As @Marty Grzynkowicz alluded, I'm a fan of more "serious" colors on litte-bitty cars. The scale of these cars is tiny, and painting them in pastel colors makes them look doubly toy-like - like a plastic Easter Egg with wheels, helmed by fuzzy bunny with a white basket. There are no shortage of guys who love Meissen Blau, but the cars I've seen in that color always look like they came from a Malibu Barbie playset. You better have a strong sense of your own masculinity, or just go with it and get a ruffly pink ascot.

I'm not saying either of the blues you are looking at are that effeminate, but keep in mind that the scale of the car make it hard for people to take it seriously as an automobile (as opposed to a clown car). We live in an age where even a Toyota Corolla has a snarly grill with snake-eye headlights, and people who buy them often opt for black paint with tinted windows.

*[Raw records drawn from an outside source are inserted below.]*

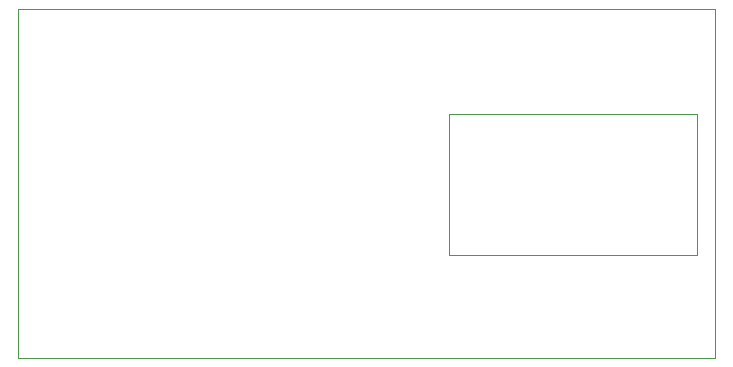
<source format=gbr>
%TF.GenerationSoftware,KiCad,Pcbnew,7.0.10*%
%TF.CreationDate,2024-02-11T01:36:44-05:00*%
%TF.ProjectId,RP2040_Count2,52503230-3430-45f4-936f-756e74322e6b,v2*%
%TF.SameCoordinates,Original*%
%TF.FileFunction,Profile,NP*%
%FSLAX46Y46*%
G04 Gerber Fmt 4.6, Leading zero omitted, Abs format (unit mm)*
G04 Created by KiCad (PCBNEW 7.0.10) date 2024-02-11 01:36:44*
%MOMM*%
%LPD*%
G01*
G04 APERTURE LIST*
%TA.AperFunction,Profile*%
%ADD10C,0.100000*%
%TD*%
%TA.AperFunction,Profile*%
%ADD11C,0.120000*%
%TD*%
G04 APERTURE END LIST*
D10*
X156950000Y-81350000D02*
X156950000Y-93350000D01*
X99500000Y-72500000D02*
X158500000Y-72500000D01*
X158500000Y-102000000D01*
X99500000Y-102000000D01*
X99500000Y-72500000D01*
D11*
%TO.C,U2*%
X135950000Y-81350000D02*
X135950000Y-93350000D01*
X135950000Y-93350000D02*
X156950000Y-93350000D01*
X156950000Y-81350000D02*
X135950000Y-81350000D01*
%TD*%
M02*

</source>
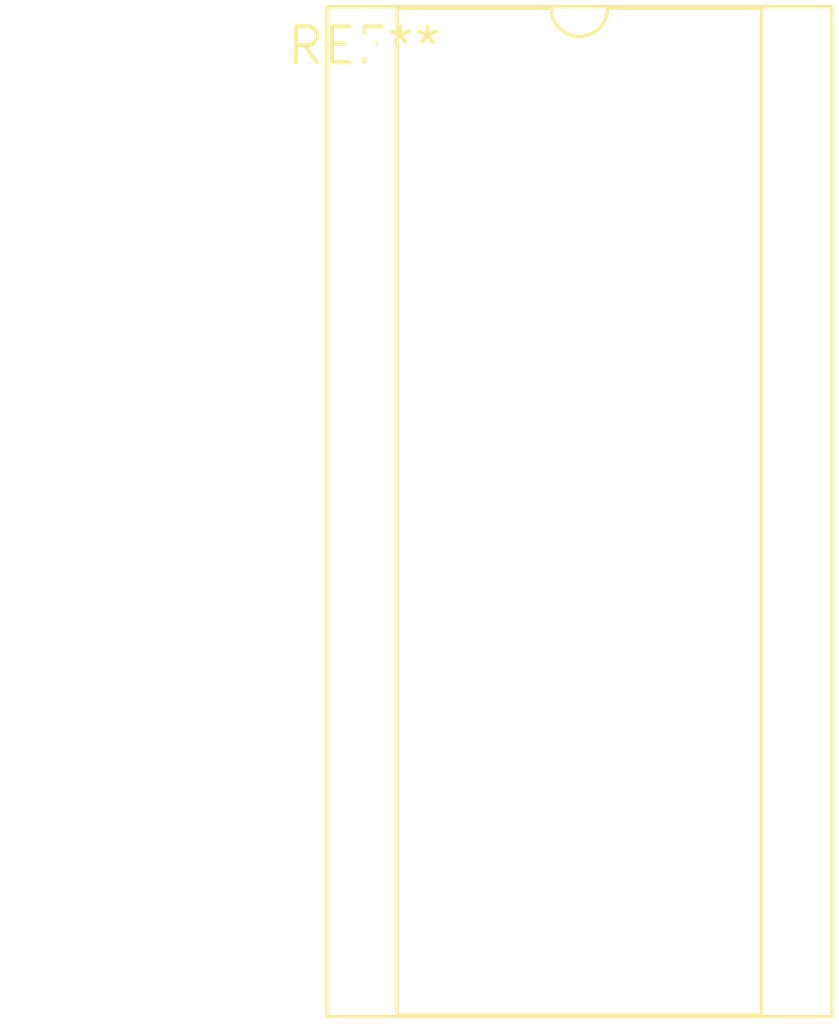
<source format=kicad_pcb>
(kicad_pcb (version 20240108) (generator pcbnew)

  (general
    (thickness 1.6)
  )

  (paper "A4")
  (layers
    (0 "F.Cu" signal)
    (31 "B.Cu" signal)
    (32 "B.Adhes" user "B.Adhesive")
    (33 "F.Adhes" user "F.Adhesive")
    (34 "B.Paste" user)
    (35 "F.Paste" user)
    (36 "B.SilkS" user "B.Silkscreen")
    (37 "F.SilkS" user "F.Silkscreen")
    (38 "B.Mask" user)
    (39 "F.Mask" user)
    (40 "Dwgs.User" user "User.Drawings")
    (41 "Cmts.User" user "User.Comments")
    (42 "Eco1.User" user "User.Eco1")
    (43 "Eco2.User" user "User.Eco2")
    (44 "Edge.Cuts" user)
    (45 "Margin" user)
    (46 "B.CrtYd" user "B.Courtyard")
    (47 "F.CrtYd" user "F.Courtyard")
    (48 "B.Fab" user)
    (49 "F.Fab" user)
    (50 "User.1" user)
    (51 "User.2" user)
    (52 "User.3" user)
    (53 "User.4" user)
    (54 "User.5" user)
    (55 "User.6" user)
    (56 "User.7" user)
    (57 "User.8" user)
    (58 "User.9" user)
  )

  (setup
    (pad_to_mask_clearance 0)
    (pcbplotparams
      (layerselection 0x00010fc_ffffffff)
      (plot_on_all_layers_selection 0x0000000_00000000)
      (disableapertmacros false)
      (usegerberextensions false)
      (usegerberattributes false)
      (usegerberadvancedattributes false)
      (creategerberjobfile false)
      (dashed_line_dash_ratio 12.000000)
      (dashed_line_gap_ratio 3.000000)
      (svgprecision 4)
      (plotframeref false)
      (viasonmask false)
      (mode 1)
      (useauxorigin false)
      (hpglpennumber 1)
      (hpglpenspeed 20)
      (hpglpendiameter 15.000000)
      (dxfpolygonmode false)
      (dxfimperialunits false)
      (dxfusepcbnewfont false)
      (psnegative false)
      (psa4output false)
      (plotreference false)
      (plotvalue false)
      (plotinvisibletext false)
      (sketchpadsonfab false)
      (subtractmaskfromsilk false)
      (outputformat 1)
      (mirror false)
      (drillshape 1)
      (scaleselection 1)
      (outputdirectory "")
    )
  )

  (net 0 "")

  (footprint "DIP-28_W15.24mm_Socket" (layer "F.Cu") (at 0 0))

)

</source>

I'm a fan of silvers, blacks, and putty-hues. I'm not a flamboyant guy - the most colorful clothing I own is an orange tee-shirt I got in the Cozumel airport 10 years ago, long since faded by years of wearing it to mow the lawn.

Assess yourself, and what you really like (in the absence of what other people are doing). Marry the girl you want, not the ones your friends think is cute.

You do you.

I hear you. Blue happens to be one of my favorite colors. I know that a light Blue (Sky Blue/Speedster Blue) color was a color on the early 356's. So, to me it is a "serious" color.

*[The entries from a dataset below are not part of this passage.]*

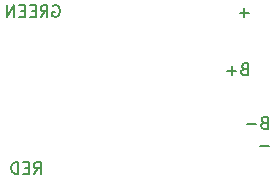
<source format=gbr>
%TF.GenerationSoftware,KiCad,Pcbnew,9.0.6-rc1*%
%TF.CreationDate,2025-12-07T23:50:49+09:00*%
%TF.ProjectId,tp4056,74703430-3536-42e6-9b69-6361645f7063,rev?*%
%TF.SameCoordinates,Original*%
%TF.FileFunction,Legend,Bot*%
%TF.FilePolarity,Positive*%
%FSLAX46Y46*%
G04 Gerber Fmt 4.6, Leading zero omitted, Abs format (unit mm)*
G04 Created by KiCad (PCBNEW 9.0.6-rc1) date 2025-12-07 23:50:49*
%MOMM*%
%LPD*%
G01*
G04 APERTURE LIST*
%ADD10C,0.150000*%
G04 APERTURE END LIST*
D10*
X153373618Y-97057009D02*
X153230761Y-97104628D01*
X153230761Y-97104628D02*
X153183142Y-97152247D01*
X153183142Y-97152247D02*
X153135523Y-97247485D01*
X153135523Y-97247485D02*
X153135523Y-97390342D01*
X153135523Y-97390342D02*
X153183142Y-97485580D01*
X153183142Y-97485580D02*
X153230761Y-97533200D01*
X153230761Y-97533200D02*
X153325999Y-97580819D01*
X153325999Y-97580819D02*
X153706951Y-97580819D01*
X153706951Y-97580819D02*
X153706951Y-96580819D01*
X153706951Y-96580819D02*
X153373618Y-96580819D01*
X153373618Y-96580819D02*
X153278380Y-96628438D01*
X153278380Y-96628438D02*
X153230761Y-96676057D01*
X153230761Y-96676057D02*
X153183142Y-96771295D01*
X153183142Y-96771295D02*
X153183142Y-96866533D01*
X153183142Y-96866533D02*
X153230761Y-96961771D01*
X153230761Y-96961771D02*
X153278380Y-97009390D01*
X153278380Y-97009390D02*
X153373618Y-97057009D01*
X153373618Y-97057009D02*
X153706951Y-97057009D01*
X152706951Y-97199866D02*
X151945047Y-97199866D01*
X133878857Y-101400819D02*
X134212190Y-100924628D01*
X134450285Y-101400819D02*
X134450285Y-100400819D01*
X134450285Y-100400819D02*
X134069333Y-100400819D01*
X134069333Y-100400819D02*
X133974095Y-100448438D01*
X133974095Y-100448438D02*
X133926476Y-100496057D01*
X133926476Y-100496057D02*
X133878857Y-100591295D01*
X133878857Y-100591295D02*
X133878857Y-100734152D01*
X133878857Y-100734152D02*
X133926476Y-100829390D01*
X133926476Y-100829390D02*
X133974095Y-100877009D01*
X133974095Y-100877009D02*
X134069333Y-100924628D01*
X134069333Y-100924628D02*
X134450285Y-100924628D01*
X133450285Y-100877009D02*
X133116952Y-100877009D01*
X132974095Y-101400819D02*
X133450285Y-101400819D01*
X133450285Y-101400819D02*
X133450285Y-100400819D01*
X133450285Y-100400819D02*
X132974095Y-100400819D01*
X132545523Y-101400819D02*
X132545523Y-100400819D01*
X132545523Y-100400819D02*
X132307428Y-100400819D01*
X132307428Y-100400819D02*
X132164571Y-100448438D01*
X132164571Y-100448438D02*
X132069333Y-100543676D01*
X132069333Y-100543676D02*
X132021714Y-100638914D01*
X132021714Y-100638914D02*
X131974095Y-100829390D01*
X131974095Y-100829390D02*
X131974095Y-100972247D01*
X131974095Y-100972247D02*
X132021714Y-101162723D01*
X132021714Y-101162723D02*
X132069333Y-101257961D01*
X132069333Y-101257961D02*
X132164571Y-101353200D01*
X132164571Y-101353200D02*
X132307428Y-101400819D01*
X132307428Y-101400819D02*
X132545523Y-101400819D01*
X153015048Y-99036133D02*
X153776953Y-99036133D01*
X151693618Y-92527009D02*
X151550761Y-92574628D01*
X151550761Y-92574628D02*
X151503142Y-92622247D01*
X151503142Y-92622247D02*
X151455523Y-92717485D01*
X151455523Y-92717485D02*
X151455523Y-92860342D01*
X151455523Y-92860342D02*
X151503142Y-92955580D01*
X151503142Y-92955580D02*
X151550761Y-93003200D01*
X151550761Y-93003200D02*
X151645999Y-93050819D01*
X151645999Y-93050819D02*
X152026951Y-93050819D01*
X152026951Y-93050819D02*
X152026951Y-92050819D01*
X152026951Y-92050819D02*
X151693618Y-92050819D01*
X151693618Y-92050819D02*
X151598380Y-92098438D01*
X151598380Y-92098438D02*
X151550761Y-92146057D01*
X151550761Y-92146057D02*
X151503142Y-92241295D01*
X151503142Y-92241295D02*
X151503142Y-92336533D01*
X151503142Y-92336533D02*
X151550761Y-92431771D01*
X151550761Y-92431771D02*
X151598380Y-92479390D01*
X151598380Y-92479390D02*
X151693618Y-92527009D01*
X151693618Y-92527009D02*
X152026951Y-92527009D01*
X151026951Y-92669866D02*
X150265047Y-92669866D01*
X150645999Y-93050819D02*
X150645999Y-92288914D01*
X152066951Y-87759866D02*
X151305047Y-87759866D01*
X151685999Y-88140819D02*
X151685999Y-87378914D01*
X135504666Y-87158438D02*
X135599904Y-87110819D01*
X135599904Y-87110819D02*
X135742761Y-87110819D01*
X135742761Y-87110819D02*
X135885618Y-87158438D01*
X135885618Y-87158438D02*
X135980856Y-87253676D01*
X135980856Y-87253676D02*
X136028475Y-87348914D01*
X136028475Y-87348914D02*
X136076094Y-87539390D01*
X136076094Y-87539390D02*
X136076094Y-87682247D01*
X136076094Y-87682247D02*
X136028475Y-87872723D01*
X136028475Y-87872723D02*
X135980856Y-87967961D01*
X135980856Y-87967961D02*
X135885618Y-88063200D01*
X135885618Y-88063200D02*
X135742761Y-88110819D01*
X135742761Y-88110819D02*
X135647523Y-88110819D01*
X135647523Y-88110819D02*
X135504666Y-88063200D01*
X135504666Y-88063200D02*
X135457047Y-88015580D01*
X135457047Y-88015580D02*
X135457047Y-87682247D01*
X135457047Y-87682247D02*
X135647523Y-87682247D01*
X134457047Y-88110819D02*
X134790380Y-87634628D01*
X135028475Y-88110819D02*
X135028475Y-87110819D01*
X135028475Y-87110819D02*
X134647523Y-87110819D01*
X134647523Y-87110819D02*
X134552285Y-87158438D01*
X134552285Y-87158438D02*
X134504666Y-87206057D01*
X134504666Y-87206057D02*
X134457047Y-87301295D01*
X134457047Y-87301295D02*
X134457047Y-87444152D01*
X134457047Y-87444152D02*
X134504666Y-87539390D01*
X134504666Y-87539390D02*
X134552285Y-87587009D01*
X134552285Y-87587009D02*
X134647523Y-87634628D01*
X134647523Y-87634628D02*
X135028475Y-87634628D01*
X134028475Y-87587009D02*
X133695142Y-87587009D01*
X133552285Y-88110819D02*
X134028475Y-88110819D01*
X134028475Y-88110819D02*
X134028475Y-87110819D01*
X134028475Y-87110819D02*
X133552285Y-87110819D01*
X133123713Y-87587009D02*
X132790380Y-87587009D01*
X132647523Y-88110819D02*
X133123713Y-88110819D01*
X133123713Y-88110819D02*
X133123713Y-87110819D01*
X133123713Y-87110819D02*
X132647523Y-87110819D01*
X132218951Y-88110819D02*
X132218951Y-87110819D01*
X132218951Y-87110819D02*
X131647523Y-88110819D01*
X131647523Y-88110819D02*
X131647523Y-87110819D01*
M02*

</source>
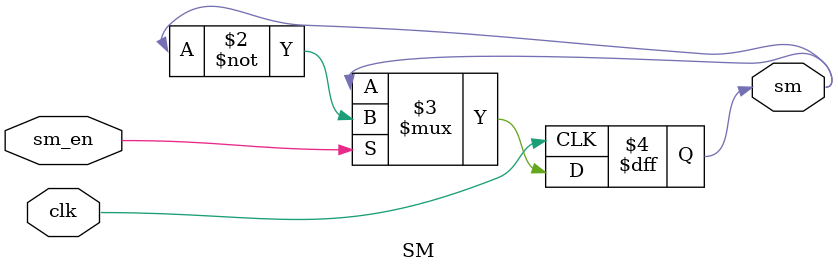
<source format=v>
module SM (
    input clk, sm_en,
    output reg sm
  );
  always @(negedge clk)
  begin
    sm <= sm_en ? ~sm : sm;
  end
endmodule

</source>
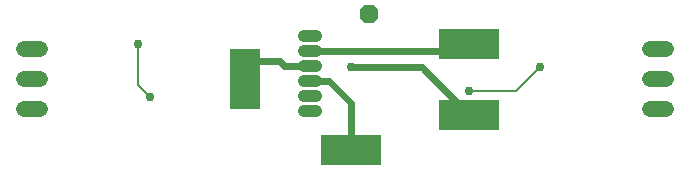
<source format=gbr>
G04 EAGLE Gerber RS-274X export*
G75*
%MOMM*%
%FSLAX34Y34*%
%LPD*%
%INTop Copper*%
%IPPOS*%
%AMOC8*
5,1,8,0,0,1.08239X$1,22.5*%
G01*
%ADD10C,1.320800*%
%ADD11C,1.008000*%
%ADD12P,1.732040X8X202.500000*%
%ADD13R,2.540000X5.080000*%
%ADD14R,5.080000X2.540000*%
%ADD15C,0.609600*%
%ADD16C,0.756400*%
%ADD17C,0.152400*%


D10*
X576604Y49600D02*
X563396Y49600D01*
X563396Y75000D02*
X576604Y75000D01*
X576604Y100400D02*
X563396Y100400D01*
X46604Y49600D02*
X33396Y49600D01*
X33396Y75000D02*
X46604Y75000D01*
X46604Y100400D02*
X33396Y100400D01*
D11*
X269960Y111750D02*
X280040Y111750D01*
X280040Y99050D02*
X269960Y99050D01*
X269960Y86350D02*
X280040Y86350D01*
X280040Y73650D02*
X269960Y73650D01*
X269960Y60950D02*
X280040Y60950D01*
X280040Y48250D02*
X269960Y48250D01*
D12*
X325000Y130000D03*
D13*
X220000Y75000D03*
D14*
X310000Y15000D03*
X410000Y45000D03*
X410000Y105000D03*
D15*
X310000Y55000D02*
X310000Y15000D01*
X310000Y55000D02*
X291350Y73650D01*
X275000Y73650D01*
X275000Y86350D02*
X253650Y86350D01*
X250000Y90000D01*
X225000Y90000D01*
X220000Y85000D01*
X220000Y75000D01*
D16*
X470000Y85000D03*
D17*
X450000Y65000D01*
X410000Y65000D01*
D16*
X410000Y65000D03*
X140000Y60000D03*
D17*
X130000Y70000D01*
D16*
X130000Y105000D03*
D17*
X130000Y70000D01*
D15*
X370000Y85000D02*
X410000Y45000D01*
D16*
X310000Y85000D03*
D15*
X370000Y85000D01*
X404050Y99050D02*
X410000Y105000D01*
X404050Y99050D02*
X275000Y99050D01*
M02*

</source>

That said, my current car is a 2020 Jaguar F-Type in Ultra Blue (very similar to Mexico Blue) so yes, I like Blue. Mexico Blue is not a pastel color. I think it has a strong presence. Especially, when you accent it with Black wheels, mirrors, and interior. Plus, on an Outlaw style Coupe I think is will have a very strong presence.

Last edited by Joel Roth
@chines1 posted:

While I agree with Stan on the trend of blue lately, I have been a fan of the bright and odd blues as long as I can remember. Mexico, Aquamarine, Himmel, Miami, etc... I don't see them as Barbie, I see them as different, eye catching, but as Stan also alluded to, color is in the eye of the beholder.

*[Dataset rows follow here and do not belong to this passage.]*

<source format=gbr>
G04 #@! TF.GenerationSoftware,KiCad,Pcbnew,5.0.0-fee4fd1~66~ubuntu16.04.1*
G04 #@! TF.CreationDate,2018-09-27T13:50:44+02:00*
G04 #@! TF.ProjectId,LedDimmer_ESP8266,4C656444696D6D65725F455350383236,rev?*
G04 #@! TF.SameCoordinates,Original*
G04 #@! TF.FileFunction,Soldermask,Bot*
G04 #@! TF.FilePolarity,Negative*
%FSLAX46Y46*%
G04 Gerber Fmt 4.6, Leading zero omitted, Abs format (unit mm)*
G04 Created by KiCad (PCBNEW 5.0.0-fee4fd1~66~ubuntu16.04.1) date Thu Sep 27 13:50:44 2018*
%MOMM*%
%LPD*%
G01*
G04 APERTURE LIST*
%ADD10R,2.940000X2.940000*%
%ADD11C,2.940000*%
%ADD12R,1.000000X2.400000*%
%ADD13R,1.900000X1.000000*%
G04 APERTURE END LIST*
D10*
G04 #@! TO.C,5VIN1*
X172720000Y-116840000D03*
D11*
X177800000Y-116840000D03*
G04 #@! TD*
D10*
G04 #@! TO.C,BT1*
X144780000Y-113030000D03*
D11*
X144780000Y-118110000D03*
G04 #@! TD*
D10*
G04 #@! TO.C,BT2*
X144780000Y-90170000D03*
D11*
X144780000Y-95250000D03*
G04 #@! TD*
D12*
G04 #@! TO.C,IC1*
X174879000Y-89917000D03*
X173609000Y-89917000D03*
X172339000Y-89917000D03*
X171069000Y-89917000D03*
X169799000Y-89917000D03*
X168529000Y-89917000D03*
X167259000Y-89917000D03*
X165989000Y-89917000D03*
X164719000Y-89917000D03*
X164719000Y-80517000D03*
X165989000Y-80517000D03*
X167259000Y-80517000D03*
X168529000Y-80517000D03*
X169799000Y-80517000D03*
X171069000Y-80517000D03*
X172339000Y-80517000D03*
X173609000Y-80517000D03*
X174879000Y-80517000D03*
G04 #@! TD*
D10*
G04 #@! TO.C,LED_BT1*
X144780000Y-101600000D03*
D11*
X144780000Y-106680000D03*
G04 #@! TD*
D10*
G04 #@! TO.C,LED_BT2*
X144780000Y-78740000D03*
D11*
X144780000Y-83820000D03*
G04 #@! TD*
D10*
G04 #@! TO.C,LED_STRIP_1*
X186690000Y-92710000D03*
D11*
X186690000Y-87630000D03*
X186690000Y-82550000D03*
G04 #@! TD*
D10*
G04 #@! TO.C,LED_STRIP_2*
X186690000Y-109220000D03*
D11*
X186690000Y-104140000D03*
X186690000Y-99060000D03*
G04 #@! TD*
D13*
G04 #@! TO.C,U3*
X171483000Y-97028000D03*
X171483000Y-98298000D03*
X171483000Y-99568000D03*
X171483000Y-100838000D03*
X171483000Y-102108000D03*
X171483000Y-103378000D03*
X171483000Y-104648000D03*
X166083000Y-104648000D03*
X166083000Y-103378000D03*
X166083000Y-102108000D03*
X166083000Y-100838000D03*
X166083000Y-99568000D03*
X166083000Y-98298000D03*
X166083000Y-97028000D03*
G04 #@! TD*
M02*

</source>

The more gray that's in the blue, the better it looks (at least to me). I've got a '64 panel bus that's painted a dove blue, and I really like it - especially with a grayish sand-cast style aluminum wheel.

Marty put up a blue he was considering for his Alfa that was gorgeous - a somewhat deeper color lots of gray undertones. It was a blue even I might consider (but not for an Alfa, @Marty Grzynkowicz).